Thursday, February 4, 2010

In Favor of Democracy

Mr. Davis raised the point today in class about who should be capable of choosing rulers. He stated in so many words “wouldn’t it make the most sense for your teachers (K-12) to chose who was capable based on their ability learn?” Keep in mind; I do not know if this is his personal view but Mr. Davis or one that he stated merely for the purpose of debate. Unfortunately the subject changed before I was able to off a relevant rebuttal, but I would like to say that I disagree. As Mr. Davis would pointed out the argument is hard to make in our society because teachers have been appointed by politicians that have potential to be corrupt, and frankly it is a statistic that many teachers of K-12 made only average grades and scored relatively poor on test when they themselves were going through school, but lets take away the variables and lets imagine teachers are proficient in their jobs which I personally feel most are. Also lets shrink the size of our society for this scenario to say the size of a classroom.

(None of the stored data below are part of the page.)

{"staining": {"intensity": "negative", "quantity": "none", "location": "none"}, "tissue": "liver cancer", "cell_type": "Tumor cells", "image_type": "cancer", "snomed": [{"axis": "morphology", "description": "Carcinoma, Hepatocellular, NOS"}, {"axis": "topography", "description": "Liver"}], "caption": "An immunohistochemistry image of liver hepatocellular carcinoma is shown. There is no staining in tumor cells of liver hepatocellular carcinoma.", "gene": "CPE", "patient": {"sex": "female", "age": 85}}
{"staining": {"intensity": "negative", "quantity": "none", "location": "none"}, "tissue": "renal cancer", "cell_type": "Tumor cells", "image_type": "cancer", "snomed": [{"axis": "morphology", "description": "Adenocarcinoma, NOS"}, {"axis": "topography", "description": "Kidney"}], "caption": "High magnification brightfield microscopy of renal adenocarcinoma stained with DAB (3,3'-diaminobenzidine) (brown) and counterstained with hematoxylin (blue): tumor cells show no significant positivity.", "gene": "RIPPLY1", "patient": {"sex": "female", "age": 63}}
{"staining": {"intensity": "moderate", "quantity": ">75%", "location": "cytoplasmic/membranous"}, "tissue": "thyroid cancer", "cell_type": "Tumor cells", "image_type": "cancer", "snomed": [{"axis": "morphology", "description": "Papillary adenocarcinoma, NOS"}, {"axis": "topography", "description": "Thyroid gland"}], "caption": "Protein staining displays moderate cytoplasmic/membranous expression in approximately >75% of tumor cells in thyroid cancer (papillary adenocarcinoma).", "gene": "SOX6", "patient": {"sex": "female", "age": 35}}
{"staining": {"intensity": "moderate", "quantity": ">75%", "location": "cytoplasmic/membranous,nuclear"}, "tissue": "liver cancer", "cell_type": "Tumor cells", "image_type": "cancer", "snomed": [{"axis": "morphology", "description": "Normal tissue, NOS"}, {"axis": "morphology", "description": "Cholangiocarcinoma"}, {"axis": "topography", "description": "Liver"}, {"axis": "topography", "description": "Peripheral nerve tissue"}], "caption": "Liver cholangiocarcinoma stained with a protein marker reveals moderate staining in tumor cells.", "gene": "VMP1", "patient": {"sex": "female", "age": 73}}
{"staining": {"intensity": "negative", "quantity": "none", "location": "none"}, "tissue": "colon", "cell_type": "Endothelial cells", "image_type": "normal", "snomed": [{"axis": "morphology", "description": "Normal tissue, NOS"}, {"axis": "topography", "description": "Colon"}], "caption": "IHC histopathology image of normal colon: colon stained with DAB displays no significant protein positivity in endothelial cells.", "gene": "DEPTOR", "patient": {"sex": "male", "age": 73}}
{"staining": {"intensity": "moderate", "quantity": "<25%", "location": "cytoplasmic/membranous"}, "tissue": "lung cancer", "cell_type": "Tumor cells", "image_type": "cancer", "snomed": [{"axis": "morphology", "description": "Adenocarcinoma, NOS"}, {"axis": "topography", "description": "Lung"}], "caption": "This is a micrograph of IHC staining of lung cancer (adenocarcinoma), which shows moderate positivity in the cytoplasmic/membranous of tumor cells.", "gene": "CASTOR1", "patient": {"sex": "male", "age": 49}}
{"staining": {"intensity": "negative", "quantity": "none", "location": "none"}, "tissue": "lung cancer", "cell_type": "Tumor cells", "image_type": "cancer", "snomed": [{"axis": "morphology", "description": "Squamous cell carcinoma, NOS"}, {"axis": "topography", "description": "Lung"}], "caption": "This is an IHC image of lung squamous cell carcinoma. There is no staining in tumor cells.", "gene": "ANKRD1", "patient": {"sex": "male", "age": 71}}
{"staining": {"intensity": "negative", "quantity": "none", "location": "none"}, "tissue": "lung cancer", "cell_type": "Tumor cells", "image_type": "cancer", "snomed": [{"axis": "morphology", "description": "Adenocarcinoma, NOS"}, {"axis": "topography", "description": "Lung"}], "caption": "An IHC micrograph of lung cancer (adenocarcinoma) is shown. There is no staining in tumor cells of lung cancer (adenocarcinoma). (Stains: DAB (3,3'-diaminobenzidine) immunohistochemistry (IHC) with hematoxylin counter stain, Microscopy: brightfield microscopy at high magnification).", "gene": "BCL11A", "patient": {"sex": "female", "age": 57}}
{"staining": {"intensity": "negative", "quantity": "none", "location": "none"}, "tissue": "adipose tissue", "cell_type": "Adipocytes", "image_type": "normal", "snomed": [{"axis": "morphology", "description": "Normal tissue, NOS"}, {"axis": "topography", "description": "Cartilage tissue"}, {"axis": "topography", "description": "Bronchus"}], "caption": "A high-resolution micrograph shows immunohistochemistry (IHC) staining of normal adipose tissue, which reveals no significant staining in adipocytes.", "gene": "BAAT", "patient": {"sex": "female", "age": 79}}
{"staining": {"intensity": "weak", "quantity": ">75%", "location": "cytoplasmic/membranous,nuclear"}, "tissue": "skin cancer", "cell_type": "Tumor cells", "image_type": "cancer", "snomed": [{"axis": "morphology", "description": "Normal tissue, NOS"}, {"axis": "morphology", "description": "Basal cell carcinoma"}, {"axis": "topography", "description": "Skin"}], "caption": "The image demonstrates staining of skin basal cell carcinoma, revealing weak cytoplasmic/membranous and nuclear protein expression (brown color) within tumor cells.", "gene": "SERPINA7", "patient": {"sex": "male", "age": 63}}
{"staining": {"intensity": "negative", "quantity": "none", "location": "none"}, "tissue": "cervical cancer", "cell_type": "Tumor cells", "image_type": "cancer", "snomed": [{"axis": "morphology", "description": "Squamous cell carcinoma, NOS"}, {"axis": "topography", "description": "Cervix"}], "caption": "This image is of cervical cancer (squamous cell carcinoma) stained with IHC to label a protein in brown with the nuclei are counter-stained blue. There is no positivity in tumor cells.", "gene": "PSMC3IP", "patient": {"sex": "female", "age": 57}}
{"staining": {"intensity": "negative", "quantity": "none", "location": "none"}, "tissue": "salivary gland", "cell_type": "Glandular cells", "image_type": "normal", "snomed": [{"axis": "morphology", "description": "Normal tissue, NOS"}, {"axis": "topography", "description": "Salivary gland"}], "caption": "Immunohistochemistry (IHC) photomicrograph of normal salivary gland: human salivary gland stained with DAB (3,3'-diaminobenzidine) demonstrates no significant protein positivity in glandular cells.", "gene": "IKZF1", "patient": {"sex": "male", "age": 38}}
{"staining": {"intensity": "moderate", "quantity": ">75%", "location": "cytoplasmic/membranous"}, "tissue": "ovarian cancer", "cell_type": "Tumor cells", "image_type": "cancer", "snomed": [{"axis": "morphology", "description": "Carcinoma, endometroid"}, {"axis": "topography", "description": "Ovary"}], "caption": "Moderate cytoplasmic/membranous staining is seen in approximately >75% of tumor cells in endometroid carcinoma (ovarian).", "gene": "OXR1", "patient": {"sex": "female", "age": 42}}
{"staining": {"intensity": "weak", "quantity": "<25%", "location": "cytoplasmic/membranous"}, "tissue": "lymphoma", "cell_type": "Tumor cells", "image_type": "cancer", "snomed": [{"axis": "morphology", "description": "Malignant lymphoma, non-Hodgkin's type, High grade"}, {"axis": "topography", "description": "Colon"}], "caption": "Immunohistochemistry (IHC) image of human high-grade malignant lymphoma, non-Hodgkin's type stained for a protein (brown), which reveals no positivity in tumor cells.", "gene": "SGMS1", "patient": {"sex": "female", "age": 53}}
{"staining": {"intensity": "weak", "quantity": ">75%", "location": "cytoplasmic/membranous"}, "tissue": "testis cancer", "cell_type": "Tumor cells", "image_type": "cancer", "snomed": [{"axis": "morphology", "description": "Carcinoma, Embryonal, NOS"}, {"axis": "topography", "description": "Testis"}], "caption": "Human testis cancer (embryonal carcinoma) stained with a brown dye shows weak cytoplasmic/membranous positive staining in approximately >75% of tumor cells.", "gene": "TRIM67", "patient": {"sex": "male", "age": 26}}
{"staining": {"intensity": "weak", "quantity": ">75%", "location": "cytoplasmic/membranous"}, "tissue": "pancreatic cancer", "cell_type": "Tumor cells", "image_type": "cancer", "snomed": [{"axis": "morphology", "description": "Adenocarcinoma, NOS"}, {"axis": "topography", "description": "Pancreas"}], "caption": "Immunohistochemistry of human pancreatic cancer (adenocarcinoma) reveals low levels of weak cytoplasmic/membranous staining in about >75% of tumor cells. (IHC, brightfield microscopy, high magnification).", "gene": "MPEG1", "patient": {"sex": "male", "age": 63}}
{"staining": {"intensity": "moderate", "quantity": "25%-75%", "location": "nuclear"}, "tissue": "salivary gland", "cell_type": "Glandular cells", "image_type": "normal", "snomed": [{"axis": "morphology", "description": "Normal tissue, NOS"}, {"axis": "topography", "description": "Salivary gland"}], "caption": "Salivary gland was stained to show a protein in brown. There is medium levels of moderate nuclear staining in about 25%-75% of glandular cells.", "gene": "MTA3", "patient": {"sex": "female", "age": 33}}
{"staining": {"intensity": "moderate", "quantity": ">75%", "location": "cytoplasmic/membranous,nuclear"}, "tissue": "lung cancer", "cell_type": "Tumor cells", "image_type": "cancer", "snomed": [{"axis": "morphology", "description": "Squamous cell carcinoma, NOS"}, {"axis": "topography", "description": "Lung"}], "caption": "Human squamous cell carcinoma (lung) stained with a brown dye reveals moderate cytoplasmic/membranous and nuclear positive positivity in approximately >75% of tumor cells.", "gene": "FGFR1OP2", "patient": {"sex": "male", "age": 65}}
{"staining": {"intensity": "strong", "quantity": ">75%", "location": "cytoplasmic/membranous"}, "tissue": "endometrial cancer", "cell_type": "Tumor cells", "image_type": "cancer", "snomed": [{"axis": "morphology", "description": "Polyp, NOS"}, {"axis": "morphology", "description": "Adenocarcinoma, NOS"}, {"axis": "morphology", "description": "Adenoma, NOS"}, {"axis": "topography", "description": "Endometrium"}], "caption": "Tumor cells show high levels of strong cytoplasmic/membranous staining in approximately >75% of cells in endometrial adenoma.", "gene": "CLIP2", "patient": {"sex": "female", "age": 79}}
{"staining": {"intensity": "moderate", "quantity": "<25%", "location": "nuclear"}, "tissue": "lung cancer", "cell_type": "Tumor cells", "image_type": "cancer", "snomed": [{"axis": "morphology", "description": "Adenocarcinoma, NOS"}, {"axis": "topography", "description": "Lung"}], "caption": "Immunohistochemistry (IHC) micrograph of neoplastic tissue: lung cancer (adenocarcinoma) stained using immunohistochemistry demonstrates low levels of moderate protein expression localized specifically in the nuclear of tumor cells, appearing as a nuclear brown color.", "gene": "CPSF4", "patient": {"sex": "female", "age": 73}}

Would not better to have more than one person making a decision about who should rule considering first that everyone has live with this all-important decision second people might have different views of the same person based on personal experience with said person? For instance, maybe a boy is capable of impressing his teacher with his grades and appears to his teacher to be both virtuous and capable, but others in the class (his peers) notice things that the teacher does not like say the fact that he treats his classmates cruelly when the teacher is not looking. Essentially this how view democracy, many eyes keeping each other in check and agreeing on laws so that there is not chaos. Which to me seems to away from Socrates’ “myth of the metals” to a large extent.

1 comment:

  1. When we were discussing this in class, I had the same idea as you. I do feel it would be "safer" for more than one person to select who is qualified to rule. Also, people can change significantly from age 18 to thier 20's and 30's. What if a teacher thought a certain student was qualified to rule but all of the qualities that he had that suited him to rule, changed significantly when he was 25???? I think having multiple people, not just the educator, evaluating the students would be benificial.